CPF waste pond manager charged over deaths

CPF waste pond manager charged over deaths

Fellow students cry as they watch the body of a veterinary student from Chulalongkorn University being retrieved from a wastewater treatment pond at Charoen Pokphand Foods Plc on Friday. (Photo by Thanarak Khunton)
Fellow students cry as they watch the body of a veterinary student from Chulalongkorn University being retrieved from a wastewater treatment pond at Charoen Pokphand Foods Plc on Friday. (Photo by Thanarak Khunton)

Police have charged the head of the Charoen Pokphand Foods wastewater treatment section with negligence over the deaths of five people at CPF's plant in Bang Na on Friday.

Preecha Tamporn was charged after being questioned for several hours by investigators at Bang Na district police station on Monday evening, Metropolitan Police Bureau commissioner Pol Lt Gen Sanit Mahathavorn said on Tuesday. 

The charge is violating Section 291 of the Criminal Code, which deals with acts of negligence resulting in a death, he added.

If found guilty on this charge the maximum penalty is 10 years in jail and/or a fine of 200,000 baht.

The CPF section head was released on police bail because he had demonstrated his intention to cooperate by turning himself in, Pol Lt Gen Sanit said.

The five victims were a 5th year veterinary student at Chulalongkorn University who was visiting the plant with a friend, a company environmental officer and three other CPF employees.

The 23-year-old student reportedly fell into the pond first, prompting the environmental officer and three other staff members to rush in and try to rescue her.

They are thought to have died from inhaling toxic gases given off by the pond, which handles 5,500 cubic metres of wastewater per day.

The pond at the CPF poultry-processing plant on Soi Bang Na-Trat 20 is 3 metres wide, 4 metres long and 2.5 metres deep.

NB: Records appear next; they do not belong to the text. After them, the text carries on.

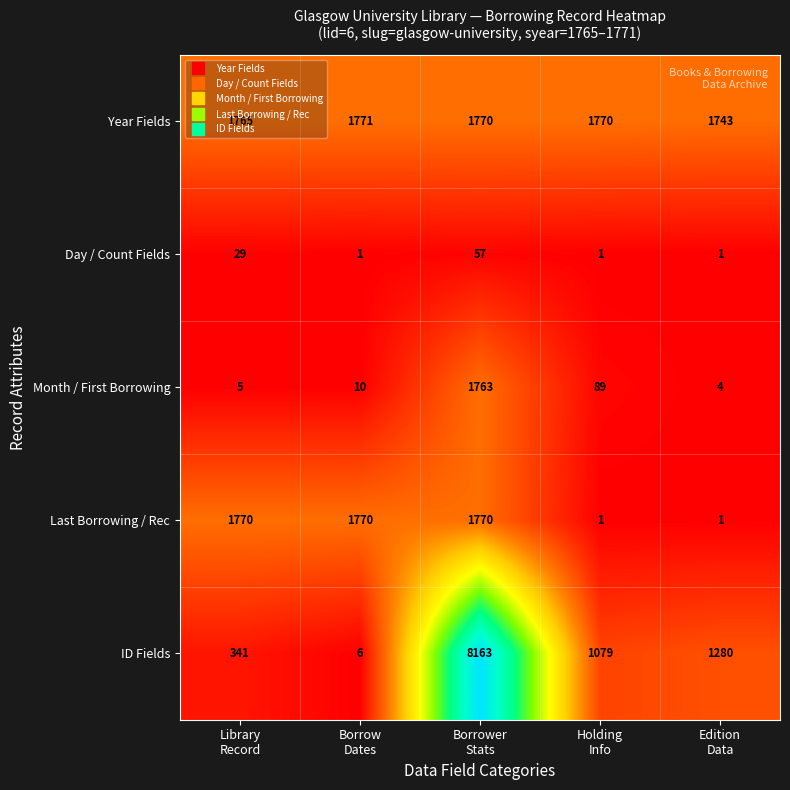

Rank the series by their maximum value, from lowest to highest.

Day / Count Fields, Month / First Borrowing, Last Borrowing / Rec, Year Fields, ID Fields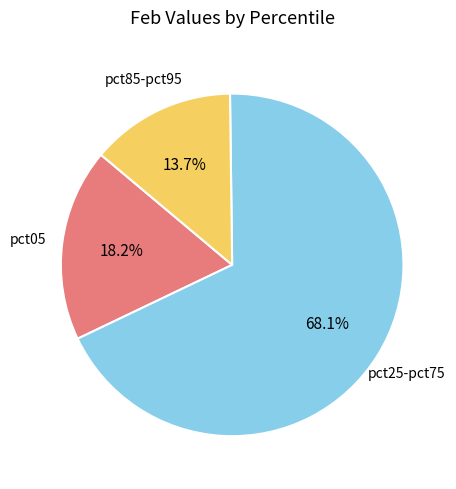

Is there any slice that represents more than half of the pie?

Yes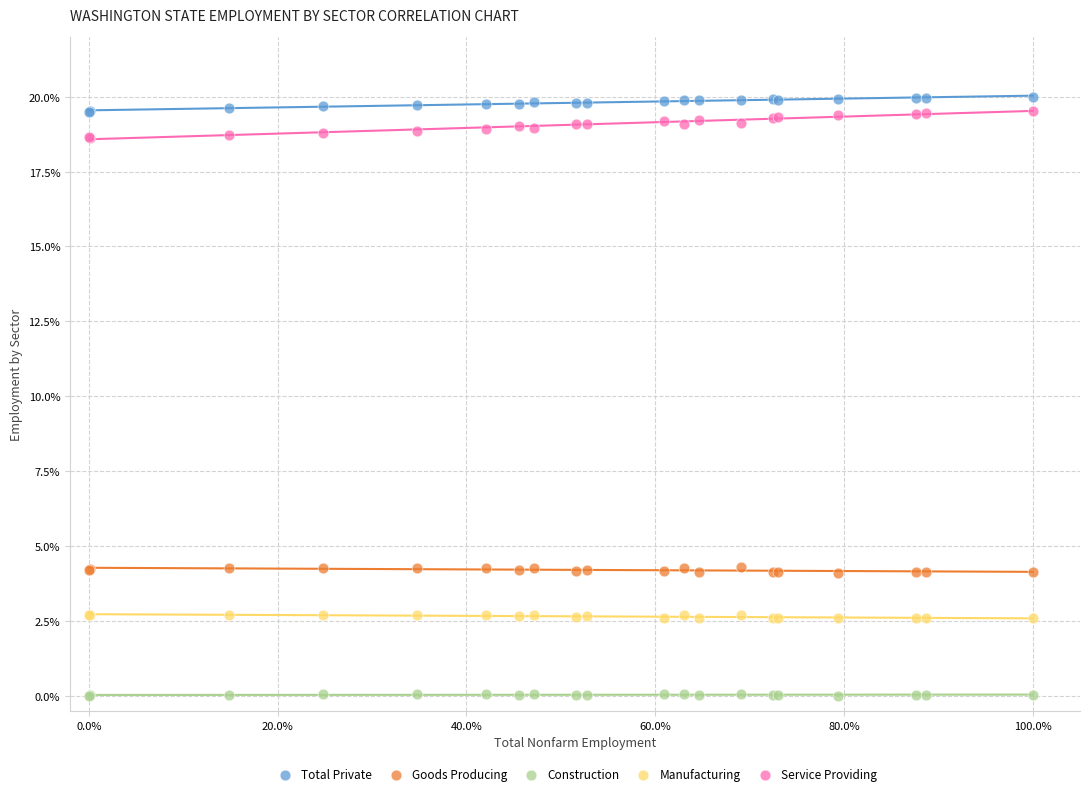

Which series reaches the minimum Y coordinate?

Construction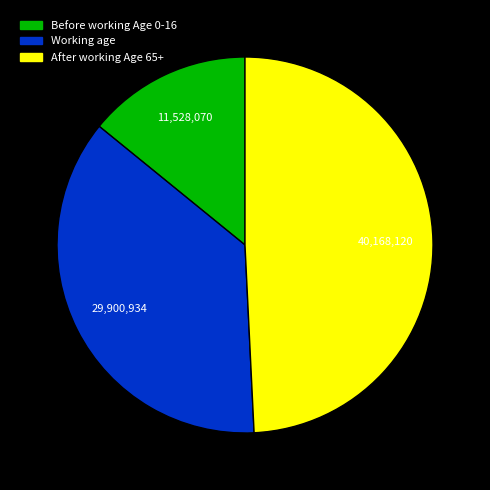

True or false: After working Age 65+ accounts for 49% of the total.

True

The lid weighs about 30 kilogrammes and has two handles. The entrance hole was not closed.

The Industrial Works Department has ordered CPF to close the wastewater treatment area for 30 days and improve safety measures.

Police are also investigating why visitors were allowed near the open wastewater treatment pond in what should have been a highly restricted area.

Mongkol Pruekwatana, director-general of the Industrial Works Department, said on Monday the tragedy occurred when students were given an unofficial tour of the plant through a personal connection.

 The environmental official who showed them around had only worked there for six months.

Police would have to investigate what happened, and why the lid was not in place, he said.